Skeletal landmark data
+===+
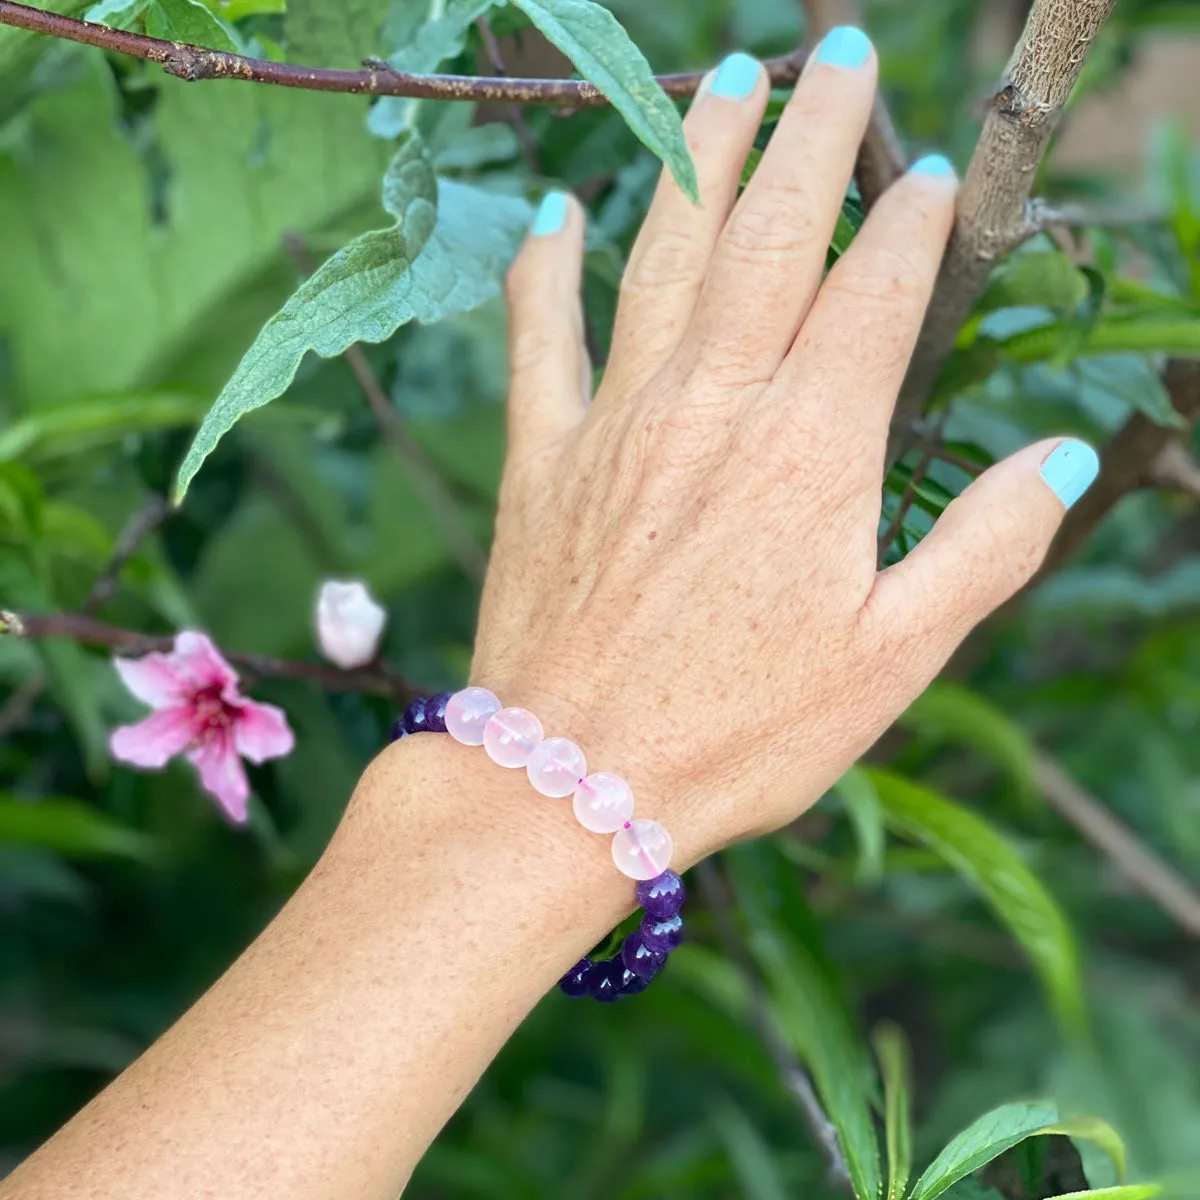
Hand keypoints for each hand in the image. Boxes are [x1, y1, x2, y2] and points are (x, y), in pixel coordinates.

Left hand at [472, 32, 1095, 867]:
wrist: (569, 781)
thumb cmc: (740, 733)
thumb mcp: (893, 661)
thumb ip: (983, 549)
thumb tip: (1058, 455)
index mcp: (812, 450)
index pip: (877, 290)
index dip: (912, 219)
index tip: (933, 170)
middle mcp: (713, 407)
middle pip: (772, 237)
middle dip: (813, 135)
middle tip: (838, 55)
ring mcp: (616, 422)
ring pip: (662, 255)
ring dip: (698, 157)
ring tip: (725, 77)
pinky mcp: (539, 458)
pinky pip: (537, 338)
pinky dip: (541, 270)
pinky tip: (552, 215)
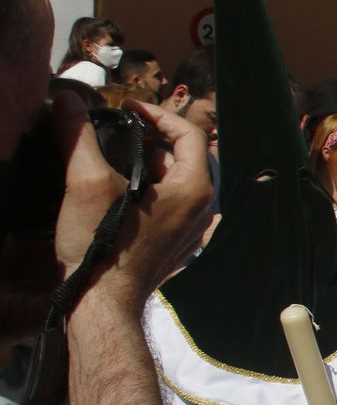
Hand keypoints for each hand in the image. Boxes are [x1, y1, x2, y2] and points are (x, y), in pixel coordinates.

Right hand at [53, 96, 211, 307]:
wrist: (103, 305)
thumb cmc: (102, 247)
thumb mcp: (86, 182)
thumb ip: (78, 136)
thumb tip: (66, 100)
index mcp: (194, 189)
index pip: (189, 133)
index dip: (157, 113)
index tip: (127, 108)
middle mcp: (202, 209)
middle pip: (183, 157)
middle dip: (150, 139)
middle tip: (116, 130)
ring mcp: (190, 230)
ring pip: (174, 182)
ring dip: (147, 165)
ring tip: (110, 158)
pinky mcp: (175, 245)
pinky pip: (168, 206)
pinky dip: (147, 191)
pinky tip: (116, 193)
+===+
Your objective = Return the records exactly. Don't carry the pictures over.

Problem solution =
Hand keypoints for each hand in the image. Boxes are [x1, y1, x2, y2] and points are (x, y), in pixel coordinates.

Left hand at [472, 32, 1095, 867]:
wrist: (569, 781)
thumb cmc: (740, 733)
thumb mcp: (893, 661)
thumb ip: (983, 549)
thumb tip: (1058, 455)
index mcp: (812, 450)
index pip: (877, 290)
index dip: (912, 219)
index tip: (933, 170)
middle mcp: (713, 407)
middle pip: (772, 237)
middle dip: (813, 135)
middle tip: (838, 55)
ring mcp: (616, 422)
ring pip: (662, 255)
ring dip: (698, 157)
ring tip: (725, 77)
pinky mcp: (539, 458)
pinky pip: (537, 338)
pinky dip: (541, 270)
pinky tip: (552, 215)
Hand keypoints for each hand in the image. Boxes are [x1, y1, x2, y2] and points are (x, y), in pixel coordinates.

Right hand at [53, 96, 211, 307]:
wrist: (103, 305)
thumb cmc: (102, 247)
thumb mcp: (86, 182)
thumb ip: (78, 136)
thumb tip: (66, 100)
index mcp: (194, 189)
index pip: (189, 133)
index dip: (157, 113)
index tip: (127, 108)
middle mcp: (202, 209)
middle pip: (183, 157)
middle dip: (150, 139)
middle tip: (116, 130)
ring mcp: (190, 230)
ring pip: (174, 182)
ring dip: (147, 165)
ring tip: (110, 158)
pinky mcp: (175, 245)
pinky pip: (168, 206)
pinky dip: (147, 191)
pinky tip: (116, 193)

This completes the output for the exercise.